The CPUs are built on the Armv9.3 architecture. It goes without saying that Arm claims this architecture is focused on on-device AI. How relevant the AI capabilities are in practice remains to be seen. More important for the daily performance of mobile devices are the power and energy efficiency of the CPU cores.
Four New CPUs
The C1 cluster consists of four CPU types:
- C1-Ultra: The most powerful core in the series. According to Arm, this offers up to 25 percent better single-thread performance than the Cortex-X925, with improved IPC (instructions per cycle), and optimizations in memory management and branch prediction.
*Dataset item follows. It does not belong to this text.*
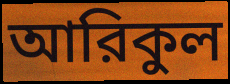
আরিকুল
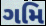
ગમિ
- C1-Premium: 35 percent smaller than C1-Ultra, but with comparable performance on benchmarks. Focused on efficiency within a smaller footprint. This chip is new and doesn’t directly replace a Cortex CPU.
- C1-Pro: This chip is optimized for better performance per watt. Arm claims up to sixteen percent improvement in gaming and up to twelve percent energy savings in browsing and video.
- C1-Nano: This is the most compact core, designed for wearables and energy-efficient devices. Arm states that the chip is up to 26 percent more efficient than the Cortex-A520, while maintaining performance.
AI Sauce
Arm points out that all C1 CPUs are equipped with Scalable Matrix Extension 2 (SME2): a built-in AI accelerator. SME2 accelerates matrix operations and allows AI models to run locally without additional programming work, provided there’s support from popular AI frameworks such as Google LiteRT or ONNX Runtime.
Thanks to SME2, partners see, according to Arm:
- Up to 4.7 times faster performance on speech models like Whisper.
- 2.8 times faster audio generation via models like Stable Audio.
- Better AI responsiveness in multimodal apps and camera inference.
The C1-DSU – the shared control center of the cluster – supports scalability tailored to different types of devices. For example, chip builders can deploy a combination of C1-Pro and C1-Nano for midrange smartphones with AI functionality.

Mali Takes a Back Seat
Parallel to the new CPU series, Arm launches the Mali G1 GPU family, with the G1-Ultra as the top model. Mali is thus retained, but Arm aligns the GPU naming more clearly with that of the CPU, with G1 and C1 as GPU and CPU partners of the same generation.
The new GPU builds on the fifth generation Arm GPU architecture and offers improvements in both gaming and AI performance.
Even more AI
The G1-Ultra contains the RTUv2, a renewed ray tracing unit that delivers up to 2x better ray tracing than the previous generation Immortalis-G925. In graphical benchmarks, Arm itself sees an average 20 percent performance gain, and for AI tasks up to twenty percent faster inference via new FP16 matrix paths.
The GPU also supports new AI applications, such as object recognition and image enhancement, with up to 104 percent faster processing for some workloads. Developers can utilize these capabilities through improved tooling and support for Arm’s own upscaling technology (Arm ASR), available in Unreal Engine 5, among others.
Besides the Ultra variant, there are also G1-Premium and G1-Pro, with scalable performance for other segments. Chip manufacturers can choose between 1 and 24 shader cores depending on the intended device type.
Manufacturers to Take Action
With the C1 CPUs and G1 GPUs, Arm aims to provide its customers with designs for mobile devices that process AI locally and run demanding games smoothly, without excessive energy consumption. The extent to which these local AI capabilities are also relevant alongside AI in the cloud will depend on the implementation by smartphone manufacturers. The new hardware will appear in the coming generations of smartphones and other mobile devices.